Para mostrar o quanto os doces vendidos nos tabuleiros encantavam a freguesia, o texto de A TARDE contou a história de como alguém com trânsito em altos escalões do poder local ficou devendo a uma vendedora de cocada cerca de 30 mil reis, a moeda da época. Segundo a reportagem, em Salvador a demanda por doces era tanta que se destacava a venda na porta das repartições públicas então localizadas no Centro Histórico.
“Das 11 às 13, o movimento é digno de nota no Thesouro do Pão de Lot, no do Município e na Secretaria de Segurança. Rodeada de funccionários, luzidia rapariga no seu banquinho envernizado attende a freguezia. Desenvolvem as scenas engraçadíssimas lembrando uma feira alegre. Todos querem ser despachados a tempo e a hora enquanto os doces estão quentinhos. -Agora eu, meu bem. -Mulata, olha seu caboclo; despacha-o logo”. (A TARDE 24/4/1916, capa).
Entrevistada, Joanna Maria do Espírito Santo contou que herdou o ponto de Maria que havia parido há pouco e por isso não podia ficar exposta à “quentura” do fogo e decidiu ir vender laranjas. O local era próximo à escada que dava acesso ao gabinete do secretário de segurança. A renda, segundo Joanna, não estava tão farta após o fim de atraso nos salários dos servidores da administração pública, pois com o dinheiro mais curto o doce era uma alternativa ao almoço.
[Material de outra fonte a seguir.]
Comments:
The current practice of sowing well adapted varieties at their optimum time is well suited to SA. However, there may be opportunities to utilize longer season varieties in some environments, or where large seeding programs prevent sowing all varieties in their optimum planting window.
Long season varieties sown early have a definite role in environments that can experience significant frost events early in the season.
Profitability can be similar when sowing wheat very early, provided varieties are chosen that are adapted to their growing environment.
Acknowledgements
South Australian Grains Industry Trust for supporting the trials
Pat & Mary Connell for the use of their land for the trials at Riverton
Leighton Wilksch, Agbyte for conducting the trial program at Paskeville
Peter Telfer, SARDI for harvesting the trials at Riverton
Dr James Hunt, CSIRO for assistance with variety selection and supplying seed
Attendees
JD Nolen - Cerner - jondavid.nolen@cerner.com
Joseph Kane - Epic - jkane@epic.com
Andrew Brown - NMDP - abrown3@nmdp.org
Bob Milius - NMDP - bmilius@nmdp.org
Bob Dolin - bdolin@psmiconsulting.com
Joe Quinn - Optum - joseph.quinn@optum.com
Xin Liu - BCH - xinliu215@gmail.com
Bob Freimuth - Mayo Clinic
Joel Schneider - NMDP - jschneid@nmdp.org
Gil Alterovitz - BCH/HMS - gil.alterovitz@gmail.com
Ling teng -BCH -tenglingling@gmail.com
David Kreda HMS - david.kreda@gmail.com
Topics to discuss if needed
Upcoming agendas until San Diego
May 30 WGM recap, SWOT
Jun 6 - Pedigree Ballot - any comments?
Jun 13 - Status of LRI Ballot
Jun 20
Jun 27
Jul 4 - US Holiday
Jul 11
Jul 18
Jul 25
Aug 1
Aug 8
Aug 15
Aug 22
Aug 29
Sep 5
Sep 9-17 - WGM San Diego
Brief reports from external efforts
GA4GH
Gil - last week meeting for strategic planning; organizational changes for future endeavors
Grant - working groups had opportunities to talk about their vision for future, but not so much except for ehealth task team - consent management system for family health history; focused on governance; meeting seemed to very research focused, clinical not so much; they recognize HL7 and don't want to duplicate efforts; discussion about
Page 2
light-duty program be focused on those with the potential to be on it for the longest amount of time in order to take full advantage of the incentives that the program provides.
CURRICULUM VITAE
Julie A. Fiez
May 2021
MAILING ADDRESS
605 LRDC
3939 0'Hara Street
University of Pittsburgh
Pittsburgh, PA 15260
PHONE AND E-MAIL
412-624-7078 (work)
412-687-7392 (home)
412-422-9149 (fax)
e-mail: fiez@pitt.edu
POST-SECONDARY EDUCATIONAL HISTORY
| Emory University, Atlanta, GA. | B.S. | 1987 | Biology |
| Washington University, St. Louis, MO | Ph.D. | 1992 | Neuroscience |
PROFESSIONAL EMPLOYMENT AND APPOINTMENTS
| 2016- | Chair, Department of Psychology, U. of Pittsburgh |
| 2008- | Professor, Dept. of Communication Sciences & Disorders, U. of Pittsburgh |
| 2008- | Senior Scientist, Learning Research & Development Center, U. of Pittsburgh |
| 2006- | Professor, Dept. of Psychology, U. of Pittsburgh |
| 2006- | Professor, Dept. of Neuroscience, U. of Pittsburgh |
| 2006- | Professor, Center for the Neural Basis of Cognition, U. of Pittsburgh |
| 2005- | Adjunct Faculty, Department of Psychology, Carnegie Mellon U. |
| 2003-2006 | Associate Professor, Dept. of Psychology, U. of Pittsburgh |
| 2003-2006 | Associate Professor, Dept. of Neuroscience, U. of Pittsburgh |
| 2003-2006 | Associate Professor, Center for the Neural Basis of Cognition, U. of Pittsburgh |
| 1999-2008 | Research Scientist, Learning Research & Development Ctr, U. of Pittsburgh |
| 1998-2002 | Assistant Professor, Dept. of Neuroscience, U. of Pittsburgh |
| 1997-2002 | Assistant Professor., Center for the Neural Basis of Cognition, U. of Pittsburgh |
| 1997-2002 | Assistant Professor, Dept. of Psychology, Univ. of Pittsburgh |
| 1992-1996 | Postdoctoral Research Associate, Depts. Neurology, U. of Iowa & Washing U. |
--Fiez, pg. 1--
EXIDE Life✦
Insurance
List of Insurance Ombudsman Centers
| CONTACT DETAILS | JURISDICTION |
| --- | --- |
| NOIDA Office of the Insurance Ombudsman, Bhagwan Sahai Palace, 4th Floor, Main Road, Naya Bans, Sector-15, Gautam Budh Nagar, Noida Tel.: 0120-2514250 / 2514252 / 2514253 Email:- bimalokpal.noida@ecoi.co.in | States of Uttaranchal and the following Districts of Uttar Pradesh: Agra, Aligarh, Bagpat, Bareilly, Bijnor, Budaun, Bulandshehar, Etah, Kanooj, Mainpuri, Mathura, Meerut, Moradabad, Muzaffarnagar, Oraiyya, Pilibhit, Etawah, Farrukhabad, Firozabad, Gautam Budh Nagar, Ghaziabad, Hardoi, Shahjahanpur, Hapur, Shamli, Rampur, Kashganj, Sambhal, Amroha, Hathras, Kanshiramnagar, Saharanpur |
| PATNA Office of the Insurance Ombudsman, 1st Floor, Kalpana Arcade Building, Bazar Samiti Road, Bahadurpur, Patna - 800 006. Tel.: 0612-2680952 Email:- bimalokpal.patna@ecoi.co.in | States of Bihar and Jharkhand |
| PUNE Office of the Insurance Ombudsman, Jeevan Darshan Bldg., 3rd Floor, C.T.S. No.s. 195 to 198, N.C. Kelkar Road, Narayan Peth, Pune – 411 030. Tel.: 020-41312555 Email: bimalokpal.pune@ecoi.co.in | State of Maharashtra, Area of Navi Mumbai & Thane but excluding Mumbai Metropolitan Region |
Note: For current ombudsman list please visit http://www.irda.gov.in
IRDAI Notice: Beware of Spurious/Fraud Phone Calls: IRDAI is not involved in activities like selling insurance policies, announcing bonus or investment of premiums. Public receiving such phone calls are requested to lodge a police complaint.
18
Dentre os preferidos daqueles que ela ofertava estavam a queijadinha, bolinho de goma e suspiros.
Clara, de quem não foi registrado o sobrenome na reportagem, tinha ponto na porta do Tesouro do Estado. No cardápio do seu tabuleiro constavam bolinho de São João, cocadinha, pão de ló, bolo de arroz, de aipim e de tapioca.
Já no Tesouro Municipal, o repórter de A TARDE encontrou um cenário com lamentos pela ausência da vendedora chamada Antônia. Ela estava doente. Dessa forma, os funcionários só tinham como opção, de acordo com o texto, as pastelarias dos espanhóis.
Cultura forte
A descrição no texto de A TARDE dá a indicação, portanto, de como a cozinha afro-brasileira absorveu também os doces a ponto de ter diversidade desde a cocada até o pão de ló. Tanto que no livro Açúcar, Gilberto Freyre propôs uma sociologia do doce no Nordeste do Brasil.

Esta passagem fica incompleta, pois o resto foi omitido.